The documented differences in fecal E-1 concentration between age subgroups might be related to weaning and expanding infants’ diet (especially by the 6th month of life). In the data available, the normal levels of fecal E-1 were found sooner in infants who started enteral feeding earlier [14, 15]. It should, however, be noted that infants are fed a very specific (high fat) diet based exclusively on milk fat. On the other hand extending their diet may stimulate enzyme production and secretion, which is supported by studies on adults that have shown that an abstinence from meat may lead to a decrease in fecal E-1 concentration [11].

It should be stressed that the abundant data concerning fecal E-1 concentrations in children with cystic fibrosis [24, 25, 26, 27] or preterm infants [14, 15, 21] cannot be extrapolated from healthy infants. All the studies conducted on healthy children so far involved heterogenous age groups (from birth to almost adulthood) with low numbers of infants and toddlers [28, 29]; this renders the results virtually uninterpretable beyond the neonatal and early post-neonatal period.

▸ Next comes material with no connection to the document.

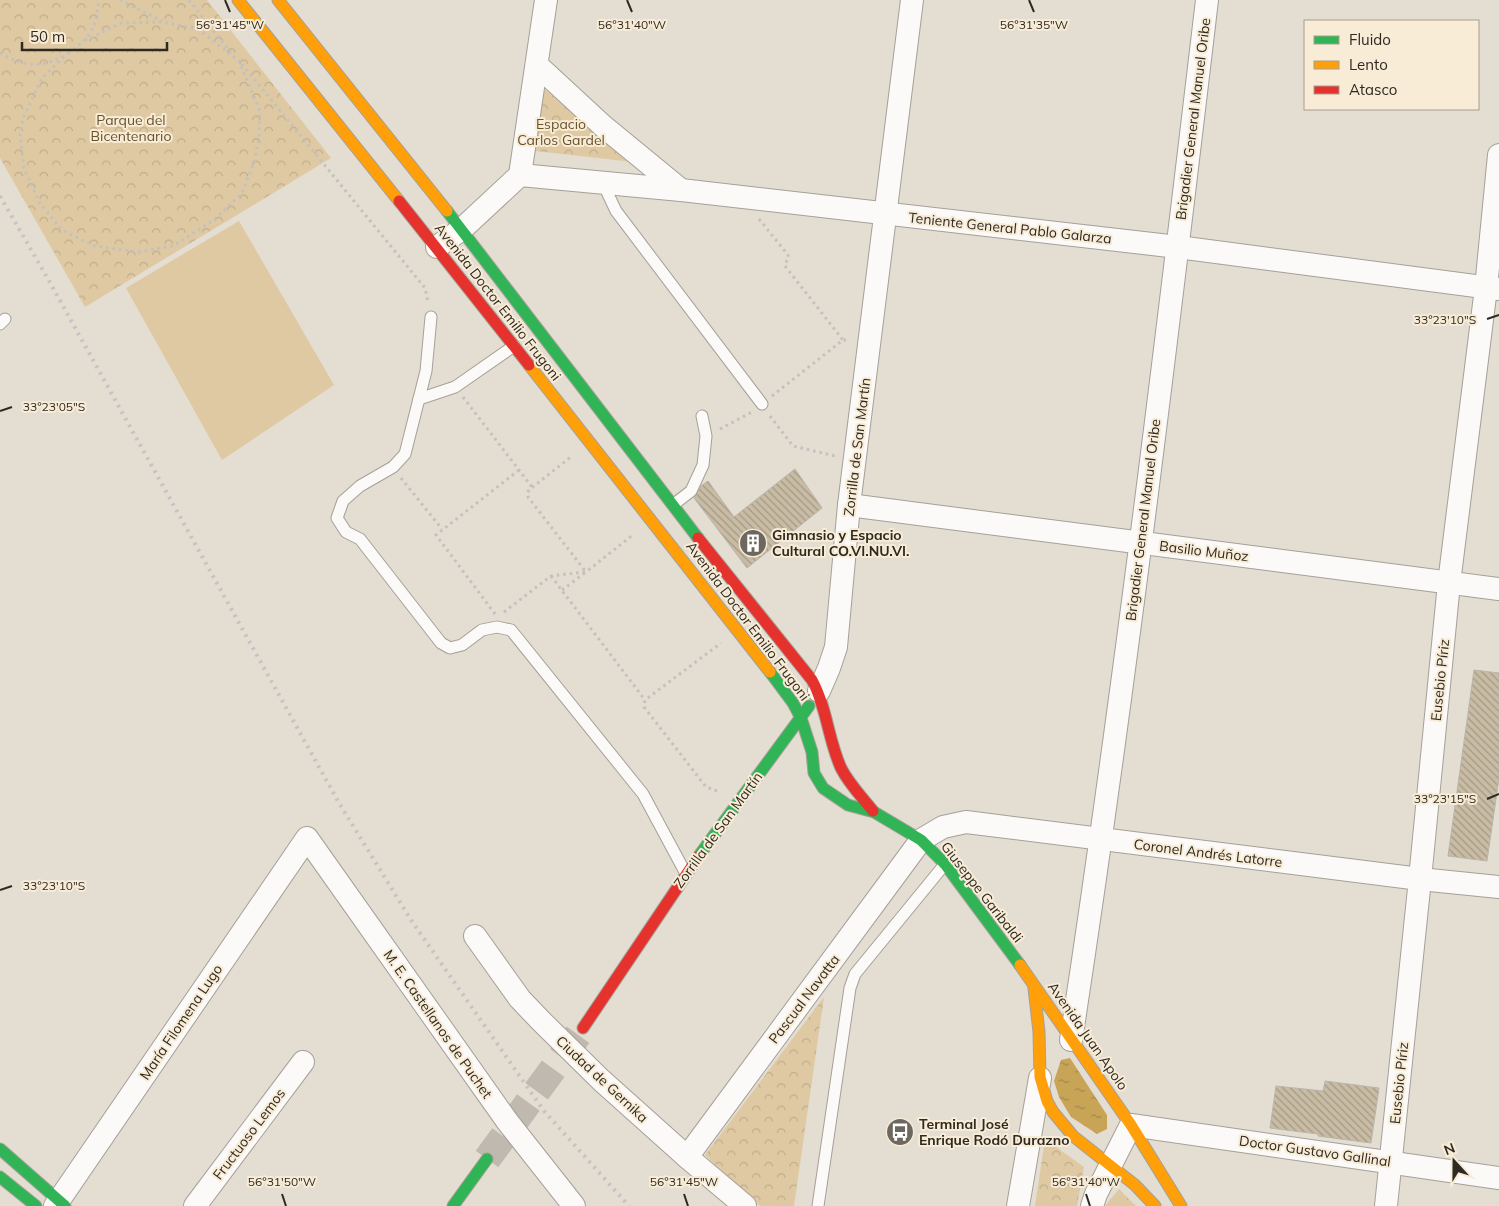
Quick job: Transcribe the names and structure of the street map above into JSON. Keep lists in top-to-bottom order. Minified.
{"streets":{"street":["Brigadier General Manuel Oribe","Teniente General Pablo Galarza","Avenida Doctor Emilio Frugoni","Zorrilla de San Martín","Basilio Muñoz","Eusebio Píriz","Coronel Andrés Latorre","Giuseppe Garibaldi","Pascual Navatta","María Filomena Lugo","M. E. Castellanos de Puchet","Avenida Juan Apolo","Ciudad de Gernika","Fructuoso Lemos","Doctor Gustavo Gallinal"]},"crossings":[["Brigadier General Manuel Oribe","Teniente General Pablo Galarza"],["Brigadier General Manuel Oribe","Basilio Muñoz"],["Brigadier General Manuel Oribe","Coronel Andrés Latorre"],["Brigadier General Manuel Oribe","Avenida Juan Apolo"],["Teniente General Pablo Galarza","Zorrilla de San Martín"],["Teniente General Pablo Galarza","Eusebio Píriz"],["Avenida Doctor Emilio Frugoni","Zorrilla de San Martín"],["Avenida Doctor Emilio Frugoni","Giuseppe Garibaldi"],["Zorrilla de San Martín","Basilio Muñoz"],["Basilio Muñoz","Eusebio Píriz"],["Eusebio Píriz","Coronel Andrés Latorre"],["Eusebio Píriz","Doctor Gustavo Gallinal"],["Coronel Andrés Latorre","Giuseppe Garibaldi"],["Coronel Andrés Latorre","Pascual Navatta"],["Giuseppe Garibaldi","Pascual Navatta"],["Giuseppe Garibaldi","Avenida Juan Apolo"],["Pascual Navatta","Ciudad de Gernika"],["María Filomena Lugo","M. E. Castellanos de Puchet"],["Avenida Juan Apolo","Doctor Gustavo Gallinal"]],"parks":["Parque del Bicentenario","Espacio Carlos Gardel"],"places":{"building":["Gimnasio y Espacio Cultural CO.VI.NU.VI."],"bus stop":["Terminal José Enrique Rodó Durazno"]},"legend":["Fluido","Lento","Atasco"],"scale_bar":"50 m","north":"top","coordinates":["56°31'45\"W","56°31'40\"W","56°31'35\"W","33°23'10\"S","33°23'05\"S","33°23'15\"S","56°31'50\"W"]}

Although the present study comprises a large and representative group of infants and young children aged up to 24 months, it also has some limitations which includes the cross-sectional character of the study with the lack of longitudinal follow-up of fecal E-1 concentrations, the absence of information on the weaning status, and the lack of correlation of fecal E-1 levels to energy and nutrient intake.

Conclusions

Our study has shown that the fecal E-1 test can be reliably applied in infants and toddlers to confirm normal exocrine pancreatic function. However, within the first months of life fecal E-1 concentrations may be lower than later in life.